WASHINGTON, D.C. — The House approved an extension of the Federal Aviation Administration authorization law today after it became clear that the Senate would not be able to pass a long-term reauthorization before the law expires at the end of this month.
Although the measure passed on a voice vote, Rep. Jim Oberstar, D-Minn., who chairs the House Transportation Committee, expressed dissatisfaction with the extension, which continues FAA operations under the existing law through Dec. 31.
The House, Oberstar said, is waiting on the Senate to pass a new law that would allow for critical upgrades in the U.S. aviation system. Although the House passed a complete reauthorization bill in May, the Senate has not been able to move a bill to the floor due to a jam-packed schedule and procedural hang-ups.
With current law set to expire in just a week, Congress is now forced to pass an extension, said Oberstar.
“Goodness,” Oberstar said Wednesday from the House floor. “A billion people traveled by air worldwide last year. Seven hundred fifty million of those traveled in the U.S airspace. We have a responsibility to improve the speed with which air traffic controllers and the accuracy with which they communicate with aircraft and move aircraft in this vast airspace of ours.

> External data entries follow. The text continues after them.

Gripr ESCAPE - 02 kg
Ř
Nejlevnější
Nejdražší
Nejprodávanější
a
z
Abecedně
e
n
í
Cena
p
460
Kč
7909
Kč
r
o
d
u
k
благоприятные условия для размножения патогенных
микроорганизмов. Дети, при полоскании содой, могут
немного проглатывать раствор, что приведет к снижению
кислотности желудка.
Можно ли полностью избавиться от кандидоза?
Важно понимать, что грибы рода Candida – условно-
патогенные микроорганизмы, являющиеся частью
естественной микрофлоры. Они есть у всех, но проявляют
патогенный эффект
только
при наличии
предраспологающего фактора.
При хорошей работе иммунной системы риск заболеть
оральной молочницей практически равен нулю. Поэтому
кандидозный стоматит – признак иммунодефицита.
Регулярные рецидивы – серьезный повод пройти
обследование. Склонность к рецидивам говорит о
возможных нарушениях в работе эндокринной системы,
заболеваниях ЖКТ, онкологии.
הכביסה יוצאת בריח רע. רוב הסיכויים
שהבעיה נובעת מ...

“But, regrettably, the other body has not acted on that legislation,” Oberstar said. “We therefore are required to come to the floor with a bill to extend and keep in place existing programs. And that is really unfortunate that we have to do it this way.”

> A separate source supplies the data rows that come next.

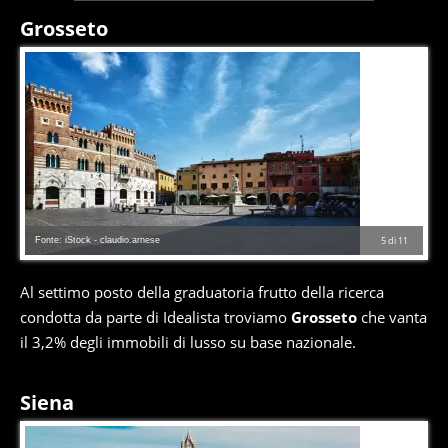
Grosseto
Fonte: iStock - claudio.arnese
5
di
11
Al settimo posto della graduatoria frutto della ricerca
condotta da parte di Idealista troviamo
Grosseto
che vanta
il 3,2% degli immobili di lusso su base nazionale.
Siena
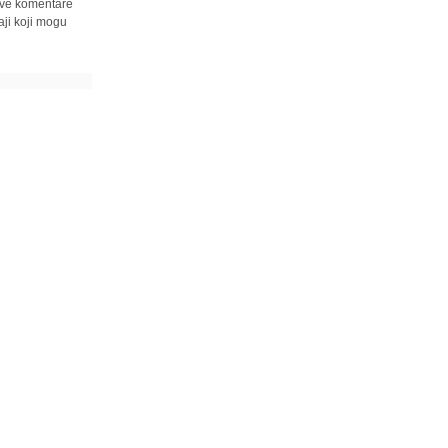
 sve komentare
ji koji mogu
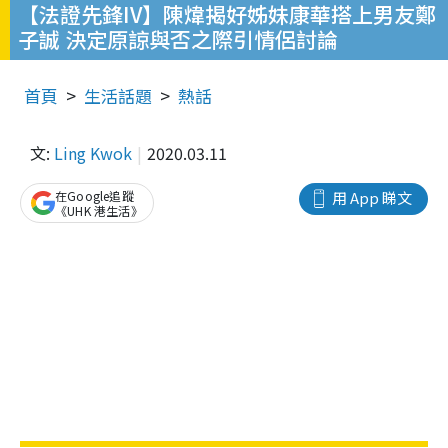
【法證先鋒IV】陳煒揭好姊妹康華搭上男友鄭
子誠 決定原諒與否之際引情侶討論
首頁
生活話題
熱話
文:
Ling Kwok
2020.03.11
在Google追蹤
用 App 睇文
《UHK 港生活》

Rep. John Mica of Florida, who is the top Republican on the House Transportation Committee, also had little sympathy for the Senate.
“This delay is unprecedented,” Mica said Wednesday from the House floor. “The other body has yet to act on this important matter and [has] left us in limbo.”
The extension would also likely delay passage of the Passenger Bill of Rights, which seeks to limit the amount of time that airlines can keep passengers on planes that are stuck on the tarmac.